Government funding will ensure this support is affordable with free or inexpensive help available locally and online.

Generous bursaries will also enable schools to release teachers for career-defining, immersive, residential training at the National STEM Learning Centre in York.

The centre is a unique training and development venue for teachers, mirroring the modern classroom and laboratory facilities, as well as housing a resources centre.

Sir Michael Griffiths, chair of STEM Learning’s strategic advisory group, said: “This announcement reinforces our mission to drive school improvement and pupil outcomes through great science education.

“Science is absolutely fundamental in empowering young people, creating opportunities and ultimately changing lives.”

Science opens up opportunities for good jobs in innovative industries, making healthy choices and tackling global challenges such as climate change.

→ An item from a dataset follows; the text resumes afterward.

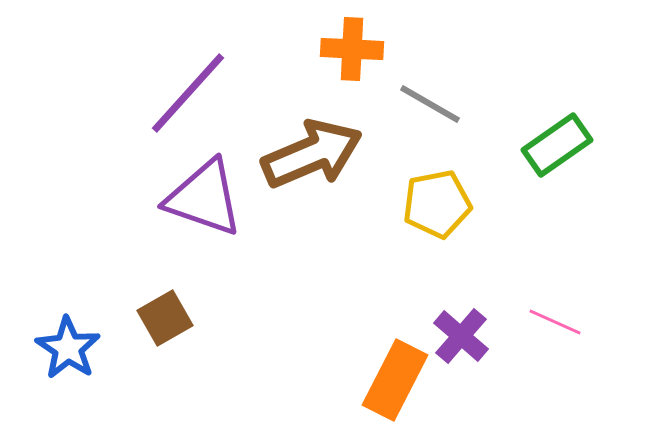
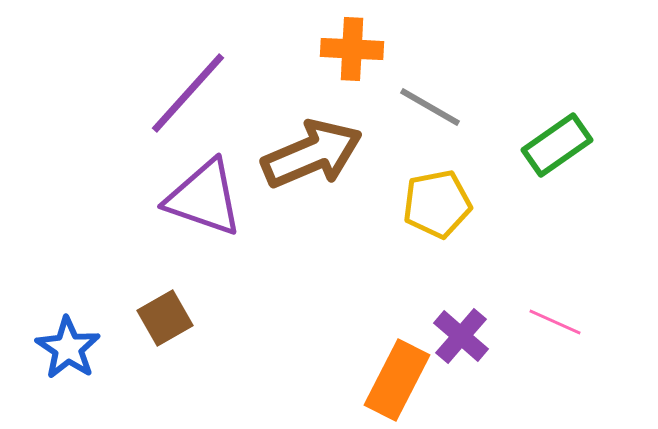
gray line: moved 3 px down
orange rectangle: moved 2 px right
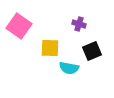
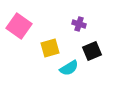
yellow square: rotated 18 degrees counterclockwise
cyan semicircle: rotated 42 degrees counterclockwise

As the pace of scientific research accelerates, science CPD boosts the confidence of teachers, helping them keep up with their rapidly changing subject.

Evidence shows that CPD improves student outcomes by allowing teachers to enhance and refine their practice, and makes it more likely that teachers will continue in the profession.

The partnership will reduce the disadvantage gap and improve the performance of under-represented groups in science at GCSE and A level, increase student progression to A level science (particularly in physics), boost the confidence of all science teachers and increase science teacher retention.